Toujours porteur de mélodies six-cordes subtiles et rêveuses, cette troisième galette du quintet de Caroline du Nord dévoile des trésors de sensibilité au fil des écoutes.


Mais qu’est-ce qui cloche chez les Kingsbury Manx ? Ce groupe possède pourtant toute les qualités pour être énorme : des mélodies douces et enchanteresses, des influences estimables (l’innocence des Byrds, les arpèges délicats de Nick Drake, le brin de folie d’un Syd barrett) sans compter des pochettes sublimes, digne des grandes toiles des maîtres impressionnistes.
Oui, ces gars là ont du goût, et pourtant malgré déjà trois albums derrière eux, les Kingsbury Manx peinent à élargir leur audience, balottés entre l’admiration de leurs pairs et leur statut maudit de groupe « culte ».

Issu de la scène indépendante de Caroline du Nord, le quatuor (devenu quintet avec l’arrivée du clavier Paul Finn l’année dernière) sort un premier album éponyme en 2001, véritable bol d’air frais pour tous les amateurs de guitares cotonneuses et ambiances en dilettante. Très bien reçu, le disque figure même dans quelques classements de fin d’année de revues spécialisés.
Fort d’une formule originale, la formation possède de plus cette particularité singulière d’avoir trois excellents compositeurs en ses rangs : Ryan Richardson (batterie, basse, chant), Kenneth Stephenson (guitare, chant) et Bill Taylor (guitare, chant).

Malheureusement, la deuxième livraison – le pourtant honorable Let It Down – sonne comme une redite du premier et l’intérêt retombe brutalement comme un soufflet. Comme bien des groupes où l’engouement du premier album contraint inexorablement à se surpasser, on sent sur ce disque les Kingsbury Manx emprisonnés dans leur propre jeu. A tel point que ce nouvel album – chroniqué ici et sorti à l’origine en 2003 – est passé totalement inaperçu. Cruel sort, car leurs disques ont pourtant le mérite de vieillir admirablement.

Conscient peut-être de ses limites, le groupe s’est fait violence sur The Aztec Discipline, enregistré en cinq temps dans différents studios. Un disque troubadour donc, qui se ressent jusqu’au tempo, plus relevés que d’habitude. Rassurons-nous, ce n’est toujours pas du Slayer, nos amis restent fidèles à leur formule (magique), mais se permettent quelques digressions pertinentes.

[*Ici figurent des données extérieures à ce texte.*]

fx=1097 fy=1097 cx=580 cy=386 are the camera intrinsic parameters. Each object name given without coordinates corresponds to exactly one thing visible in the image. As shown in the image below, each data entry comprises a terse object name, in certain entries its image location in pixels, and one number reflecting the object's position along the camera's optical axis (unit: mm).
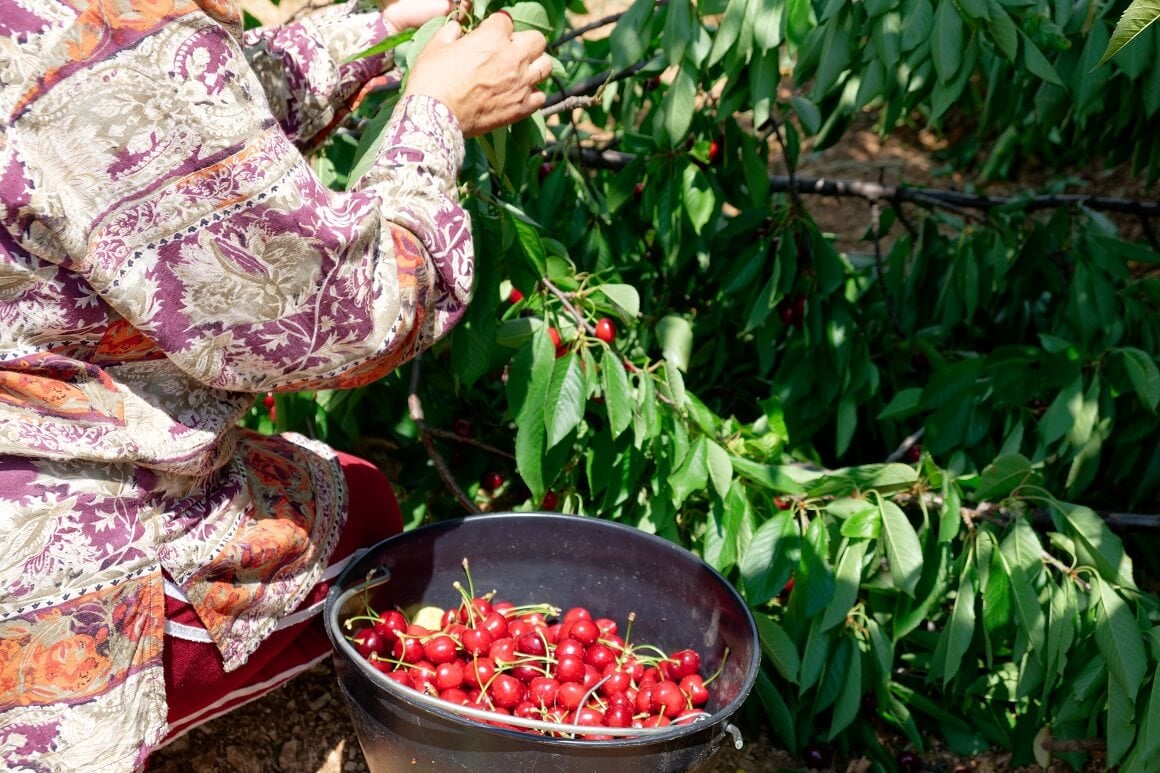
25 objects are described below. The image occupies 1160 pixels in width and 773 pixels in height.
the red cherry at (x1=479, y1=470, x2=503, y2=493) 2170
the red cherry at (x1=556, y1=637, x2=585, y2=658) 1517
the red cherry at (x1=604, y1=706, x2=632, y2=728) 1401
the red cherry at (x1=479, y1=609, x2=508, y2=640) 1561
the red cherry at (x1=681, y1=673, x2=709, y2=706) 1485
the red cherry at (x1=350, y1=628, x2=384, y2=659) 1519
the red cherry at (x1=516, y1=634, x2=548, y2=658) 1541
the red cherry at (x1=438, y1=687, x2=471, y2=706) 1463
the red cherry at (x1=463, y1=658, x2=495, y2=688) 1493
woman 1027
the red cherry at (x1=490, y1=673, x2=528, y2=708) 1458
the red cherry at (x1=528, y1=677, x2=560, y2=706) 1456
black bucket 1245
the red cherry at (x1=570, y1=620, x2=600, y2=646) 1560
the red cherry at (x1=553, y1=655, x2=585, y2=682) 1485
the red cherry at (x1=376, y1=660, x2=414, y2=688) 1463
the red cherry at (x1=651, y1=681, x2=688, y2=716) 1444
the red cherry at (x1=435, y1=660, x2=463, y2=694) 1478
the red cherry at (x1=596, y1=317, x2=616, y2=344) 1796
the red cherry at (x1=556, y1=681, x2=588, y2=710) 1450
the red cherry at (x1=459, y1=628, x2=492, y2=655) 1530
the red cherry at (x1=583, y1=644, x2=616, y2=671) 1538
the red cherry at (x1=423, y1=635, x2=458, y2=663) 1521
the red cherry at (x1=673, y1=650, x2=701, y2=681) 1537
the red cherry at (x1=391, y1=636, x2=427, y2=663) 1538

Après un premier disque porté sur l’innocence amoureuse, puis un autre sur le tourment sentimental, The Aztec Discpline évoque cette fois la séparation.
Le disque est plus sombre, de nouvelles ambiances ont envahi l’espace créatif. Fini les nuages roses, les cordes se font plus torturées, on sent que le vent va tourner et qu’une tempête pointe le bout de son nez à l’horizon. Rien de bien brutal, mais des sentiments malsains viennent enrober ces mélodies pourtant si vierges (« De-Da Demantia », le mystérieux et très floydien « Dinner Bell »).

On retrouve aussi cette collection de chansons boisées un brin cosmiques chère aux disques précédents (« Your Castle », « Plez Komet », et l’emporté « Grape To Grain »). Et puis parfois, le miracle se produit, le temps d’un bouleversant « Fixed bayonets », à filer des boutons de fièvre à Sam Beam, le menuisier surdoué d’Iron & Wine.

A part peut-être un disque de Gorky’s Zygotic Mynci ou Radar Bros, vous ne trouverez pas une si belle brochette de mélodies plus attachantes et élégantes cette année.